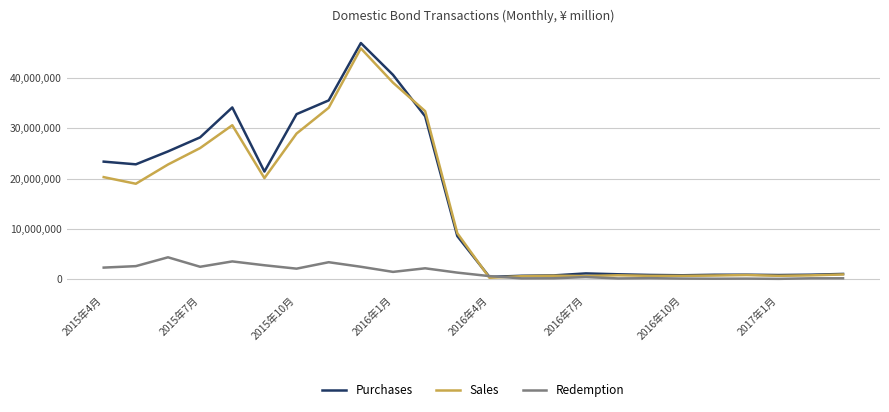

What are all the series names shown in the legend?

Purchases, Sales, Redemption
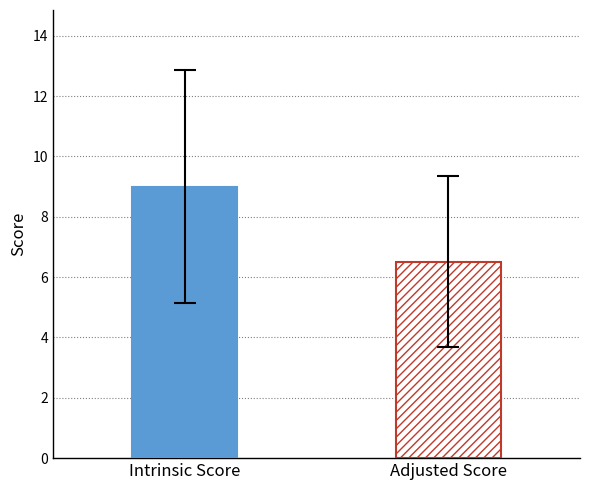

What is the smallest value displayed?

6.5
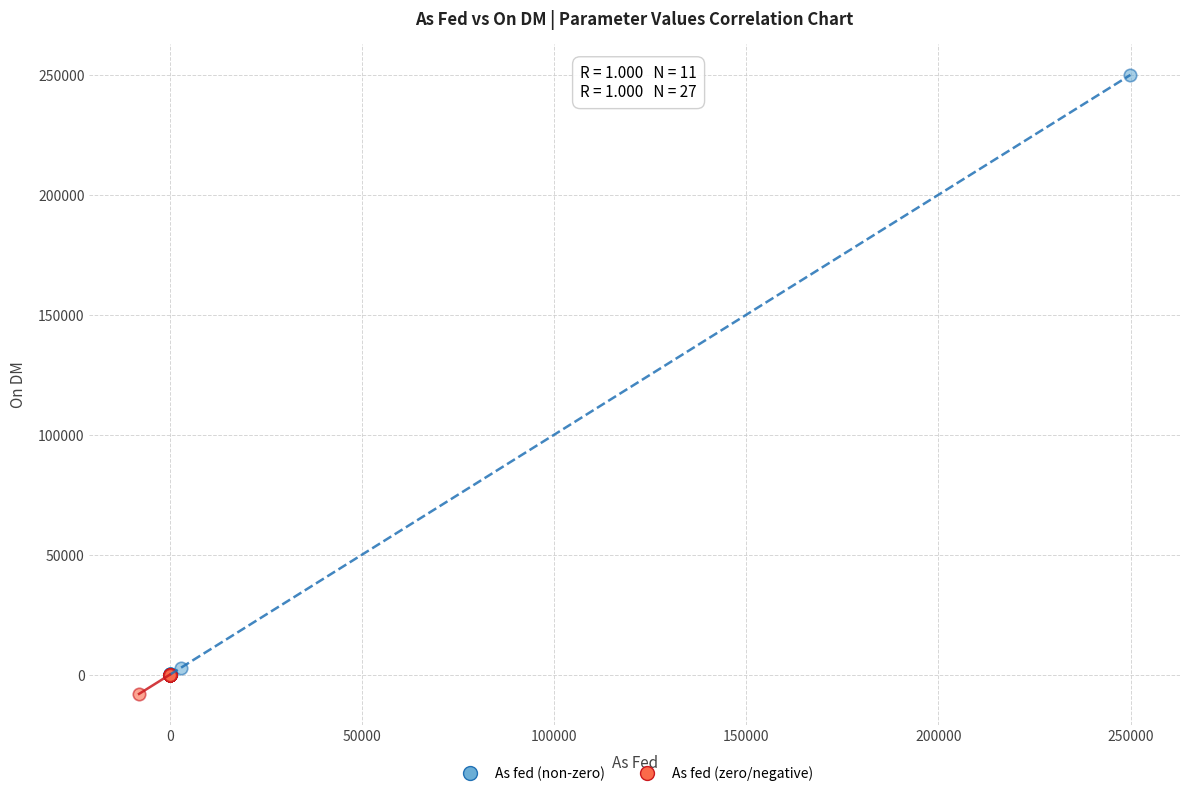

Which series reaches the maximum Y coordinate?

As fed (non-zero)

**Work instructions:**
Convert the lines from the one containing "Which series reaches" through the end of the records, inclusive, into a JSON list of strings, one string per line, leaving out blank lines.

**Output of the exercise:**
[
  "Which series reaches the maximum Y coordinate?",
  "As fed (non-zero)"
]